Maîtresse d'esthète - Jean de Tinan

Ce texte est une réponse à Chercheur en littérature - Enquête Jean de Tinan de Lucie Laval.

Jean de Tinan - nègre littéraire de Willy

Mes vieux démons me rattrapent... Je me suis replongée pendant ma petite semaine de vacances dans la lecture de Jean de Tinan, ce merveilleux auteur du 19ème siècle sur lequel j'ai travaillé dans le cadre de mon Master à la Sorbonne. Quand mon père me voyait ainsi relire des livres il ne pouvait s'empêcher de s'exclamer d'un air désespéré : "Mais enfin tu as tellement de livres à lire et tu relis celui-là..." Et oui, j'aime relire les livres qui m'ont fait rêver, pleurer ou rire. On les redécouvre à chaque fois et c'est un enchantement : on comprend de nouvelles nuances, on retrouve ces personnages qui nous sont chers, on pénètre en quelque sorte dans un lieu à la fois familier, accueillant et complice. Pourquoi ne pas en profiter ?
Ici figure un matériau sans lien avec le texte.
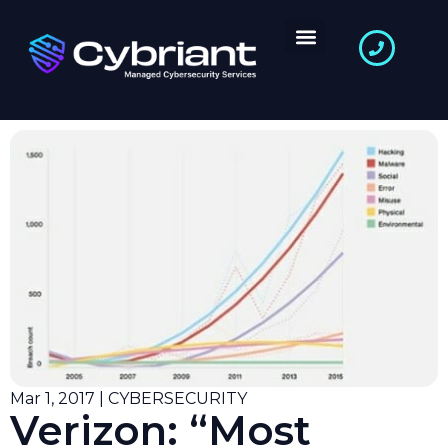
Mar 1, 2017 | CYBERSECURITY
Verizon: “Most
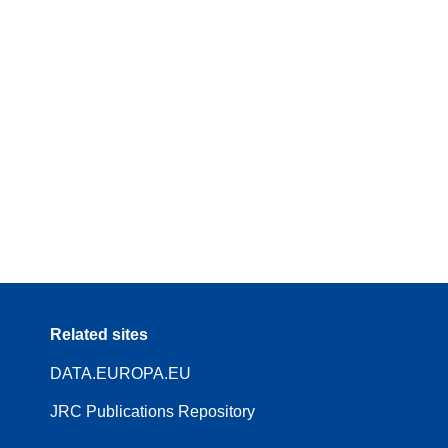
Related sites
DATA.EUROPA.EU
JRC Publications Repository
Jean de Tinan a écrit très peu de romans car comme je ne cesse de vous le répéter dans ce webzine, il est mort à l'âge de 24 ans. Cependant c'était un étudiant fauché, comme tous les étudiants, et c'est par nécessité et pour notre plus grand plaisir qu'il accepta d'écrire pour Willy (ex-mari de Colette) un roman intitulé Maîtresse d'Esthètes. Un grand merci à la fainéantise et à l'opportunisme de Willy !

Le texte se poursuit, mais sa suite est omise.